33.
A ‘BLUE AND WHITE’ TANKARD WITH SILVER MOUNT
the tankard Ming dynasty, Chongzhen period, circa 1635-1644; the mount European, mid 17th century
22,5 cm high
Provenance: Naples, Villa della Floridiana, Museo Duca di Martina, Placido de Sangro (1829-1891) collection.
inv. n. 3454.
The shape of this tankard, directly derived from similar German stoneware containers (schnelle), became very popular in Holland from the early seventeenth century (see T. Canepa, Silk, Porcelain and Lacquer. China and Japan and their Trade with Western Europe and the New World 1500-1644, London 2016, p. 303, figg. III.218-III.219, for a comparison between a Chinese ‘blue and white’ tankard in the Groninger Museum and a German stoneware model in the Metropolitan Museum of Art, New York). It is in fact known that the Dutch East India Company (VOC) sent in 1635 from Köln a group of these European tankards to Jingdezhen to serve as model (Seventeenth Century Jingdezhen Porcelain from the Shanghai Museum and the Butler collection, exhibition catalogue edited by M. Butler and W. Qingzheng, London 2006, n. 121, for a similar tankard in the Butler collection). Most of the pieces in this group of export porcelain shows a decoration of figures in the landscape. Often these scenes are inspired from literary works, and this could be also the case of the tankard here discussed, where an official with an attendant holding a big ceremonial fan meets a farmer amidst plants, trees and rocks.

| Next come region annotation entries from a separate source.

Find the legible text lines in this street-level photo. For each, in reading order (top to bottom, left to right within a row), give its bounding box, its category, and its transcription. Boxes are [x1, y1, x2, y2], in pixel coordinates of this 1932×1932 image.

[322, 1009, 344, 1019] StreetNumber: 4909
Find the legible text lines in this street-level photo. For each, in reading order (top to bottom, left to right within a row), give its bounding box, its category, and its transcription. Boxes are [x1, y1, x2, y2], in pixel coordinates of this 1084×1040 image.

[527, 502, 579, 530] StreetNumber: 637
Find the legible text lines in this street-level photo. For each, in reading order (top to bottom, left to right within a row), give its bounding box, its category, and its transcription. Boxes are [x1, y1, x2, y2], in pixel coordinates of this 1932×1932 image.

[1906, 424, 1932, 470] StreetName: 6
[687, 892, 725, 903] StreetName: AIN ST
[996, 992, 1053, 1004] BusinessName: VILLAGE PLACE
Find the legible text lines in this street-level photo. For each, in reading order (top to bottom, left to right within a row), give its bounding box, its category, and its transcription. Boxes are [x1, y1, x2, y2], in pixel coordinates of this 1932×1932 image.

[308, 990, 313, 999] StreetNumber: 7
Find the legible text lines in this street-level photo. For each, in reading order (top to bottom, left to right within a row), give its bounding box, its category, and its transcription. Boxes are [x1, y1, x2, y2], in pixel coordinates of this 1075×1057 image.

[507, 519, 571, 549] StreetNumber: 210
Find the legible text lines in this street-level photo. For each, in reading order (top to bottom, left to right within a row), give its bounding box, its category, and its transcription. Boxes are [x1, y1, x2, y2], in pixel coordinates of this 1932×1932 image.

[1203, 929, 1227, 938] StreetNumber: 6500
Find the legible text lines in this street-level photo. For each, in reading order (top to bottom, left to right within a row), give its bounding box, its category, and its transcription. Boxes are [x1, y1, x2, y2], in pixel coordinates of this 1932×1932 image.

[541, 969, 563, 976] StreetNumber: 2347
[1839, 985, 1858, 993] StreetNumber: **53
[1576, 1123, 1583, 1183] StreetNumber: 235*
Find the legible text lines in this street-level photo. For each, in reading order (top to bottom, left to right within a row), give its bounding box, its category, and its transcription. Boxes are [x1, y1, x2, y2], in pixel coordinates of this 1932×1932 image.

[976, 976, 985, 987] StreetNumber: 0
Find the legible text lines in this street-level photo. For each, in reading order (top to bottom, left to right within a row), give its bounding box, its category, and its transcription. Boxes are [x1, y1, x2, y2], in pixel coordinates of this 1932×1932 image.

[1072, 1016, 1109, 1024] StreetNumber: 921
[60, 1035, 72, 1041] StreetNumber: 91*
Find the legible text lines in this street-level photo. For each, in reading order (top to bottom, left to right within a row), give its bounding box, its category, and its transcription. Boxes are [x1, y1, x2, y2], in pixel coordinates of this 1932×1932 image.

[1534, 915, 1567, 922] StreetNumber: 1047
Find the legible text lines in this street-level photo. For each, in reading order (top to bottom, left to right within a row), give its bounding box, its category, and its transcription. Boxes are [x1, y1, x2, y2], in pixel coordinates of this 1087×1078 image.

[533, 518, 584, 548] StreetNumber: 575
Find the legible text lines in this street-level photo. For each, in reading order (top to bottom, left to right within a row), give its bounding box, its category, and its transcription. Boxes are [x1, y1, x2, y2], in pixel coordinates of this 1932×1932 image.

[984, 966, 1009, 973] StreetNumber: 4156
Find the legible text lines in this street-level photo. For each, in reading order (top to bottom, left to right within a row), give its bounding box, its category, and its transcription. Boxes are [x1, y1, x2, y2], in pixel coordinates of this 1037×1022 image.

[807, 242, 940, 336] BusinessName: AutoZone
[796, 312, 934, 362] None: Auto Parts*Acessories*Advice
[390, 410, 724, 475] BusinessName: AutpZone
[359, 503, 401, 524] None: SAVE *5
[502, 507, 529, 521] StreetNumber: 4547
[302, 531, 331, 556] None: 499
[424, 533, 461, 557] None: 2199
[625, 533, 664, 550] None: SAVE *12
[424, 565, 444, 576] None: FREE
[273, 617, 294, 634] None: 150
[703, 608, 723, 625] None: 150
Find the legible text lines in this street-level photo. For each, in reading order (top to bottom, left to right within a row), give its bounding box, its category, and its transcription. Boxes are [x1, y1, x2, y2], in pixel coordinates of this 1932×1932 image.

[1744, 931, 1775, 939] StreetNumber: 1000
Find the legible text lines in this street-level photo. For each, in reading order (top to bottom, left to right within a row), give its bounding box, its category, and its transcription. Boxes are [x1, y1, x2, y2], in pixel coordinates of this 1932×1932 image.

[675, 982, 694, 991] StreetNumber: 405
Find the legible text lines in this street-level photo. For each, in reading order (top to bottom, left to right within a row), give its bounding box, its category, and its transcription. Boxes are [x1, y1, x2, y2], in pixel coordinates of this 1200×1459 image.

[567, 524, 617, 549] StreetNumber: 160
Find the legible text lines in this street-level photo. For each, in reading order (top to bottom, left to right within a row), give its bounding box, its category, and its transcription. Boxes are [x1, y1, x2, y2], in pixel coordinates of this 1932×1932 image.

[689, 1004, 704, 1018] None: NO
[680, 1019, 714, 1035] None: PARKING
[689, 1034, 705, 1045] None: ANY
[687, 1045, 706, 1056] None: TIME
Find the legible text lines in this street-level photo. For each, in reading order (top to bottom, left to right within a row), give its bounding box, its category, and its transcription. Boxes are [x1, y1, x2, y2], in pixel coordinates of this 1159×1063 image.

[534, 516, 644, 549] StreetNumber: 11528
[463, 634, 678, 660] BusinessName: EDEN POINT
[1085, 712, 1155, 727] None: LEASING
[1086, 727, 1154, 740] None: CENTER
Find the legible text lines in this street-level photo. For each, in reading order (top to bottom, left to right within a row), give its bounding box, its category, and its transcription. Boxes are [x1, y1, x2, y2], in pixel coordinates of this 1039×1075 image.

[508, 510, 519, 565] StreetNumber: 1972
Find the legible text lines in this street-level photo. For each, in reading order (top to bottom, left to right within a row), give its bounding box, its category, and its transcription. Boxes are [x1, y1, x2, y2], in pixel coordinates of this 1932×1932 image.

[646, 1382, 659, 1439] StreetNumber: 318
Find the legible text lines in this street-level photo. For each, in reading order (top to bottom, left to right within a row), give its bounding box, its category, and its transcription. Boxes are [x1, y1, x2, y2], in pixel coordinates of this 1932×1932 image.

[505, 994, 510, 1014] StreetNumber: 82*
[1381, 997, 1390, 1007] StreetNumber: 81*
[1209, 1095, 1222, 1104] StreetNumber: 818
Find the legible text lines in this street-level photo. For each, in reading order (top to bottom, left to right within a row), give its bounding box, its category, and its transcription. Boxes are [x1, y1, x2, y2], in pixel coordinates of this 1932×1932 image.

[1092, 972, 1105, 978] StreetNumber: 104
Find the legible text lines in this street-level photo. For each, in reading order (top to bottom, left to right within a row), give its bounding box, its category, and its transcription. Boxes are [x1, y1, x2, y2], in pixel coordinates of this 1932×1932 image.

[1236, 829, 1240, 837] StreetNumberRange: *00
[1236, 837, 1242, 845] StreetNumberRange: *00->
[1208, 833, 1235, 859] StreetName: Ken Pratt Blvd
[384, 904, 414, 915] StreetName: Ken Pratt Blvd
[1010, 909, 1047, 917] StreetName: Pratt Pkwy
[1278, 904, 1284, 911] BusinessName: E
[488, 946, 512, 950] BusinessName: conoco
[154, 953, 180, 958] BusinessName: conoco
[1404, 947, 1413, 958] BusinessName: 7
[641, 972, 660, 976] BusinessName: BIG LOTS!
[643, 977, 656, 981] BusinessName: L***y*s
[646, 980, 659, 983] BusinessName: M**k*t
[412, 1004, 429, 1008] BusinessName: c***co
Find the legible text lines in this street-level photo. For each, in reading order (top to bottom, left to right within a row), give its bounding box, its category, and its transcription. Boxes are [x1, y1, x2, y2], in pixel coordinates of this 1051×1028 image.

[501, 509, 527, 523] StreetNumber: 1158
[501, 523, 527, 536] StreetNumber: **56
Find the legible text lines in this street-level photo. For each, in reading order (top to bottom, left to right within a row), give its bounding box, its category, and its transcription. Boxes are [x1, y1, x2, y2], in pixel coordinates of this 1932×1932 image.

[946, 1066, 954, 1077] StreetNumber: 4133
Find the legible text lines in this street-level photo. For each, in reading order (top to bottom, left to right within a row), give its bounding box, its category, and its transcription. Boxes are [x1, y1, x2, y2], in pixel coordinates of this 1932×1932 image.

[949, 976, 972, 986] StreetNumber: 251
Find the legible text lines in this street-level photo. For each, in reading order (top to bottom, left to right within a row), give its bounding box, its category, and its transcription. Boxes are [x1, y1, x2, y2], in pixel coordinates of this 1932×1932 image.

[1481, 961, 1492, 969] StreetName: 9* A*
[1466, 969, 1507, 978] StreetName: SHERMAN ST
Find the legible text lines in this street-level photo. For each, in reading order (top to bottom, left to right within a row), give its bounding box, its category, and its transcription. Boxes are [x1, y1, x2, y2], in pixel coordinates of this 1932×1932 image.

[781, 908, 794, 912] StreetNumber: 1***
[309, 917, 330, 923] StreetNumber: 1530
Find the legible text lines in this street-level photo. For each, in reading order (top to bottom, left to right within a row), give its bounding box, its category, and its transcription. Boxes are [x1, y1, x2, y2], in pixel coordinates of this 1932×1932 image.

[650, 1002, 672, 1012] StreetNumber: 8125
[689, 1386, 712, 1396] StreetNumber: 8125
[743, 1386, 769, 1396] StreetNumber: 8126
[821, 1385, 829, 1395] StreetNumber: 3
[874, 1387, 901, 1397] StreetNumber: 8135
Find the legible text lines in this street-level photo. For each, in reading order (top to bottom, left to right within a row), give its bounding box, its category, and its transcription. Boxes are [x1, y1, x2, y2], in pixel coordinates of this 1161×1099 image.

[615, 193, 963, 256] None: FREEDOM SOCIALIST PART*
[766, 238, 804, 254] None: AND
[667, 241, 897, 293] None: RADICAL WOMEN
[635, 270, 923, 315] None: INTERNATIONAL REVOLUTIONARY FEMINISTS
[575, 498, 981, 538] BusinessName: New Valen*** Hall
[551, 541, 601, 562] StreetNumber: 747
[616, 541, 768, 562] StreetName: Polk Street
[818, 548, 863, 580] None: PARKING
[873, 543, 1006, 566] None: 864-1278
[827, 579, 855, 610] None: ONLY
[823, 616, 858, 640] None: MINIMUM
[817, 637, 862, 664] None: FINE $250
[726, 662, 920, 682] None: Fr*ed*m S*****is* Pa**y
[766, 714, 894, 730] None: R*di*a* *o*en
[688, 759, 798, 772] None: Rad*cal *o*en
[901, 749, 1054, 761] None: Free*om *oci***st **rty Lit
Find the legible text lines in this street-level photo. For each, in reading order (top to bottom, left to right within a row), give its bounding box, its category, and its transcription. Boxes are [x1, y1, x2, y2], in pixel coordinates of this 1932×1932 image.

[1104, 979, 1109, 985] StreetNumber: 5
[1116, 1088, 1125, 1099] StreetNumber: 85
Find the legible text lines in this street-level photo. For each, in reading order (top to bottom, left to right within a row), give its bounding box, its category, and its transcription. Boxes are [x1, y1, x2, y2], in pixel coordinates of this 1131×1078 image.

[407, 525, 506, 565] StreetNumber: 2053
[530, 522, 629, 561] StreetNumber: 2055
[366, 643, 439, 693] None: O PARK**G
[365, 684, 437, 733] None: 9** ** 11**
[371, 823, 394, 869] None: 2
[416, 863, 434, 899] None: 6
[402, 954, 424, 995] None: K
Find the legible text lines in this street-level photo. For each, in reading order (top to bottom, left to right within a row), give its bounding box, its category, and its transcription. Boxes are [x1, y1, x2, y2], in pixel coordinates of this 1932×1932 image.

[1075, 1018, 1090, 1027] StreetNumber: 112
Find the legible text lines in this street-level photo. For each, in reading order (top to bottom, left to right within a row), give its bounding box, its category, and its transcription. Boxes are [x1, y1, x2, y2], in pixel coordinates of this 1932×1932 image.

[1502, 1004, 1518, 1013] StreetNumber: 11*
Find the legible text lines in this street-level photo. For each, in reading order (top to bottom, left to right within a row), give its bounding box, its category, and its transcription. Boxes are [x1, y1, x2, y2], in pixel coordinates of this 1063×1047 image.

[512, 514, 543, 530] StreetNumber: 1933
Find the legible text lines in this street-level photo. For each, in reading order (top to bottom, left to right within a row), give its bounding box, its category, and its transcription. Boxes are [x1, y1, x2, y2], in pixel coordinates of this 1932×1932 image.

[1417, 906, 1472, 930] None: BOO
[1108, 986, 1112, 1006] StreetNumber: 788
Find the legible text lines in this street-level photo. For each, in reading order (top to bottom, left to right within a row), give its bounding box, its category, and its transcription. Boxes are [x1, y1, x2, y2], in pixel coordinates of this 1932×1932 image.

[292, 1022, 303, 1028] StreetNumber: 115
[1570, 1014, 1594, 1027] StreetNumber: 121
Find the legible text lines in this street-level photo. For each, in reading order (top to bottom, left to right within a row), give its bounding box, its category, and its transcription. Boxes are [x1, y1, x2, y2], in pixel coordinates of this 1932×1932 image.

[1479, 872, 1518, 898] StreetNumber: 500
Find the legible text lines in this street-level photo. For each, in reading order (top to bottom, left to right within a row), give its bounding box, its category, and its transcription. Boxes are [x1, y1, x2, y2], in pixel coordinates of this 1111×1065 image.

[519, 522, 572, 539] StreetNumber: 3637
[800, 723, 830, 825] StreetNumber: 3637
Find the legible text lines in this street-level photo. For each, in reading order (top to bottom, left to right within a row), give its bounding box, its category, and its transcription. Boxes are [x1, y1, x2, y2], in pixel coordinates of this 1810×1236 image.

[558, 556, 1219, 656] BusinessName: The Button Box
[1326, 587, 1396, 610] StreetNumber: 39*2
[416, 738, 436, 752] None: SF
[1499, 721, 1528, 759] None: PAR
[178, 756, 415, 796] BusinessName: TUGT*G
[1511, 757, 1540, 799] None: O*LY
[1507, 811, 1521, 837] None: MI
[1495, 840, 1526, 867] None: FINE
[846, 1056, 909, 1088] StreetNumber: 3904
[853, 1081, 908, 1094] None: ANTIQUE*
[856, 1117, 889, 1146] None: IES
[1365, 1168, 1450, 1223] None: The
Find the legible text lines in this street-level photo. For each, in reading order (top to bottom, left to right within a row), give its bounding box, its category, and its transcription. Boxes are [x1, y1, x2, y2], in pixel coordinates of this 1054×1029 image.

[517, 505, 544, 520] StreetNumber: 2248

Usually, tankards of this type have a small hole on the upper section of the handle conceived to fit a European metal cover, in this example embellished by a moulded decoration of Bacchus supported by satyrs. Its shape and the style of its decoration suggest a date around the mid seventeenth century.

Frans Ryckhals (1609-1647), Still Life, 1640. Budapest, Museum of Fine Arts.
A similar container with a comparable metal cover is depicted in a still-life by Frans Ryckhals (1609-1647), dated to 1640 and now in the Museum of Fine Arts in Budapest (inv. 265).
A tankard with an analogous decorative scheme is in the Hamburg Museum: it has a metal mount dated to 1642 (J. Harrison-Hall, Catalogue of the Late Yuan and Ming Ceramics in the British Museum, London 2001, pp. 358-359, nn. 12:11 and 12:12, discussing two items of this type in the British Museum, London).
The similar tankard with a metal mount with the incised coat of arms of Henrik Bielke (1615-1683), now in the Aaalborg Historical Museum, was probably a gift on the occasion of his marriage in 1649 (T. Clemmensen – M.B. Mackeprang, Kina og Danmark 1600-1950. Kinafart og Kinamode, Copenaghen 1980, pp. 40-41, figg. 15-16).